Egypt’s Doctors Syndicate have called for an emergency meeting Saturday to decide on “escalatory steps” after Matariya Teaching Hospital physicians withdrew their complaints of assault “under pressure” against a group of policemen.
The syndicate’s head Ehab El-Taher told Ahram Online that the two doctors, Ahmed Mahmoud and Moemen Abdel Azeem, who were assaulted by a group of policemen, were put under pressure to withdraw their complaints after they discovered in the prosecution that the policemen filed complaints against the doctors, claiming that they were assaulted by them.
El-Taher said that the policemen have fabricated charges of assault against the doctors.
“The prosecution told the doctors that all those involved in the incident were to be detained pending investigations; therefore the doctors unfortunately withdrew their complaints, which we completely portray as unacceptable” El-Taher said.
“This incident is a violation and degradation by the police against citizens,” he added.
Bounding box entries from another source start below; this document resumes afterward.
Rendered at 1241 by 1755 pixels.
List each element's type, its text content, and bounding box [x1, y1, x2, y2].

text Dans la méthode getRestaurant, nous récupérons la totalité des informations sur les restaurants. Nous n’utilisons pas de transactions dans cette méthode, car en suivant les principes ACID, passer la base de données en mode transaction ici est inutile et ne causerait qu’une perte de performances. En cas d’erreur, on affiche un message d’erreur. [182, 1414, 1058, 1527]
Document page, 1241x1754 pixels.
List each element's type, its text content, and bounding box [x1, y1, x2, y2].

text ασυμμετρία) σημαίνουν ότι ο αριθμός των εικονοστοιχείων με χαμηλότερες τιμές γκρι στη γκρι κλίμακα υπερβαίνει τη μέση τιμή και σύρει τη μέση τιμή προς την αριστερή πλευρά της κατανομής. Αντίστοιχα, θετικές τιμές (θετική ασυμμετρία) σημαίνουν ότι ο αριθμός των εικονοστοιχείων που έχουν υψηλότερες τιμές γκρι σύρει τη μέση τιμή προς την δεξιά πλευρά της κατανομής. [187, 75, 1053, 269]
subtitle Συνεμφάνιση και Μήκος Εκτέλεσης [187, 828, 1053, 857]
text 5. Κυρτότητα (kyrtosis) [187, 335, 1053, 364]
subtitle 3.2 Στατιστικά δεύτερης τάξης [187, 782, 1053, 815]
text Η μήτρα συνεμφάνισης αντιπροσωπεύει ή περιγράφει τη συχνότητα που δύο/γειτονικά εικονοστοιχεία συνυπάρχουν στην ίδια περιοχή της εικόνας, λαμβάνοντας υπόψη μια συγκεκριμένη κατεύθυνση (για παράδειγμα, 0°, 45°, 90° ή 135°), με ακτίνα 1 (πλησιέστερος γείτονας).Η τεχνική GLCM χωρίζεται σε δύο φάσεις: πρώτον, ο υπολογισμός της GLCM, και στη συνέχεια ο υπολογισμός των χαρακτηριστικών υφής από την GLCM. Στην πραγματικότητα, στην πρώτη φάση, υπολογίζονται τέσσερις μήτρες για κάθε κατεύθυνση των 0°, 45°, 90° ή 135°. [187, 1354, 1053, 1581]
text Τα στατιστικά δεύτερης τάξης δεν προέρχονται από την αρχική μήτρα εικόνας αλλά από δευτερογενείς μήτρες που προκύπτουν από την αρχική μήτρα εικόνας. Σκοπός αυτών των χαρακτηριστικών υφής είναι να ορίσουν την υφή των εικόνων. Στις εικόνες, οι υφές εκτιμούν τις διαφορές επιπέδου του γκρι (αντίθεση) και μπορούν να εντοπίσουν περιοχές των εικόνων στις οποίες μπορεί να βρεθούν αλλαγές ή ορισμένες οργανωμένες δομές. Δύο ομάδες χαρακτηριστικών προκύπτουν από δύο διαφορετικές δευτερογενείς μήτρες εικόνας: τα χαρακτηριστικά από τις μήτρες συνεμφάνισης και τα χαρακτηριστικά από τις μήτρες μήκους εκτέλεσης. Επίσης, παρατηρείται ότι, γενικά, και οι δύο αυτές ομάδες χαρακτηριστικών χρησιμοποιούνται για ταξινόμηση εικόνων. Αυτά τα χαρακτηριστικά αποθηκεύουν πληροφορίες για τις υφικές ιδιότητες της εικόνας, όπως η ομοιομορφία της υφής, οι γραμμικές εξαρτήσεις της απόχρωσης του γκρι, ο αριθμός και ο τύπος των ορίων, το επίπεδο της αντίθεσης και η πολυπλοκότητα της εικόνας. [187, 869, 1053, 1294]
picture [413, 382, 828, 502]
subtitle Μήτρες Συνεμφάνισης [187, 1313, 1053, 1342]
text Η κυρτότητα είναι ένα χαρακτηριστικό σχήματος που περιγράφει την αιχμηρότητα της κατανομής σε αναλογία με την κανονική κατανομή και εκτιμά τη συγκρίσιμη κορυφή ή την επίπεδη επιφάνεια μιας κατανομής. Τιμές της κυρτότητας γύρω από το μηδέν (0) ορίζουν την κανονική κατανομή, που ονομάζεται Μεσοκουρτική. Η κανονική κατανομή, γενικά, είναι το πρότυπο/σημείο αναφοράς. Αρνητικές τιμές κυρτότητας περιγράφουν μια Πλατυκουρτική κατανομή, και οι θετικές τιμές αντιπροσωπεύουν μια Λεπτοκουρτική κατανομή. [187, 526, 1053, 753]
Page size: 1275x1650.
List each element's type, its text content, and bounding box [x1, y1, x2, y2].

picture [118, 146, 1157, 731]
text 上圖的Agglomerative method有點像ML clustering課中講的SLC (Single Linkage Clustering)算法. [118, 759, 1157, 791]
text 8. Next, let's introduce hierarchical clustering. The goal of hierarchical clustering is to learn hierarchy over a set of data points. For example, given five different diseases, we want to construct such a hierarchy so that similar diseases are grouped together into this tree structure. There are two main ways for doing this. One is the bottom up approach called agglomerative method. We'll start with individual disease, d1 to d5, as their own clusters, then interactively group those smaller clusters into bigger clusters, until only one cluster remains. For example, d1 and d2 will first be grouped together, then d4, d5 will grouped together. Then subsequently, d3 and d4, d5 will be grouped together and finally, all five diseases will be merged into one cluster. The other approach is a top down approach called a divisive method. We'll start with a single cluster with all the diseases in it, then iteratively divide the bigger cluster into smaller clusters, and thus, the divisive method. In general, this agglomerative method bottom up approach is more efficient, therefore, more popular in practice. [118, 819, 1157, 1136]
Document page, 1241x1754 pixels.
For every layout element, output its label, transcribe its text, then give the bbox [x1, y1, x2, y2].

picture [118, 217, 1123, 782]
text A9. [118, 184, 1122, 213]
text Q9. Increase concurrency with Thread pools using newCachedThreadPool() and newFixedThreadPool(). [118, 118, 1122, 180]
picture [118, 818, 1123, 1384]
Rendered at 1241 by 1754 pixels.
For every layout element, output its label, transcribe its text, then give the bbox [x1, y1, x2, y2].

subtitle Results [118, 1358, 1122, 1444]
El-Taher said that a complete strike in hospitals in response to the incident might take place, depending on what the syndicate decides in its joint meeting with the syndicate’s Cairo sub-committee.
On Thursday, the syndicate said it fully supports a strike by doctors at the hospital, adding that it had forwarded a complaint to Egypt’s prosecutor-general about the alleged attack, which took place that morning.
A low-ranking policeman wearing civilian clothes went to the hospital on Thursday morning with a wound on his face, and asked the doctor examining him in the ER to include fake injuries in the medical report, which he refused, sources in the hospital said.
In retaliation, the policeman called a group of colleagues to the hospital who assaulted the doctor and some of his colleagues before taking them to the police station, where they were later released.